We were led very clearly by her solicitor, my mother's solicitor who was, very clear and very good at telling us what our roles and responsibilities were and we took the view that he was acting in her best interests anyway, because he was her solicitor and should have been, but he was. And we had confidence in him and she had confidence in him and he told us what we could and could not do with this power. And in practice we did very little with it at all until she came to move and then it meant that I could deal with things at this end and my sister could deal with things at that end and both of us could sign the legal papers and my mother really didn't have to sign anything at all. Although some things she did sign, I mean where she could, she did.
I knew that she would feel as I did about losing control of her life and her environment and her decisions because she's my mother and we, I grew up with her and you know it's part of life's experience for me.
And I knew how frightened she had been of exactly this thing happening to her and it had happened and there was nothing that I could do about it, absolutely nothing. So the whole thing was a horror really. The only way to deal with it was to try and be honest with her when I could be, and I couldn't always be, and I had to rationalise that and know that there were times when it was better not to be honest for the sake of her well being, reassuring her rather than worrying her, which is not a comfortable situation to be in, no.
I think there ought to be, I think that people in my mother's position ought to have a CPN involvement, if it is only every quarter or even every six months where there is an input from the CPN. The CPN will visit and talk to that person and hopefully there's no need for some time, by the time they're in a nursing home, or would have notes to fall back on and would be able to do some sort of assessment and gauge how things were going.

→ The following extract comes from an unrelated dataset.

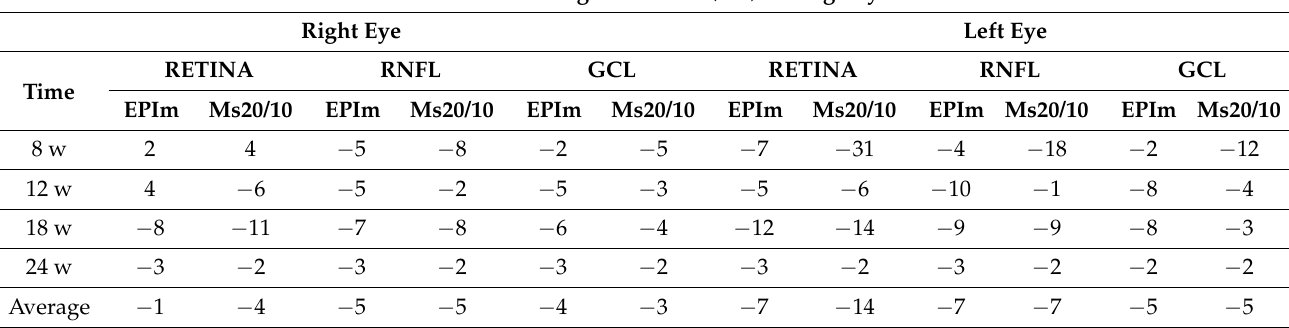
Table 3. Neuroretinal loss rate measured by optical coherence tomography in both ocular hypertensive models (episcleral and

Why do I want that? Partly, as I said because it would be a, she would be being interpreted to me by an informed - a medically informed or mental health informed person - which might make sense to me of some of some of the things that don't make sense. And this was really all more relevant perhaps a year ago when I knew less than I do now, when I couldn't get a perspective on it and when my mother had lived already a good year longer than any of us thought she was going to and looks, and she could go on living for, who knows, its open-ended really
So if you have to make decisions on behalf of somebody else you're on very shaky ground unless you can prove, I was going to say, demonstrate is a better word that you are genuinely doing it with their interests in mind and that's a big issue on occasion because of the sort of things you might be dealing with. Like giving away the brain to, for donation; like deciding to pay for a funeral in advance; like selling property and disposing of the contents of it, all those things really.
If you're doing them without the other person's knowledge, provoke a lot of questions and I have to say that although we tried to tell my mother that we were doing these things, it wasn't always possible to tell her in any way to be convinced that she understood. So we might have said it but it wouldn't necessarily have penetrated. And sometimes we didn't even say it because it would have been distressing for her, but we had no alternative but to do some of the things that were done.
I think GPs should be more enlightened than some of them are, I think they should be, as I say, give family's credit for intelligence. I know not everybody wants to know it, not everybody wants to hear it, but if a family is coming to a GP and saying 'We are concerned about our relative, there is inappropriate behaviour, this is what is happening.' I don't see that it breaks any medical ethics for the GP to say 'What are your concerns, explain them to me fully, what do you think is happening' and then put his own informed input in. And if he's asked directly 'Is there any sign of dementia?' I believe if he thinks there is, he should honestly say 'Yes I think there is.' Because people deal better with what they know than what they don't know in the end.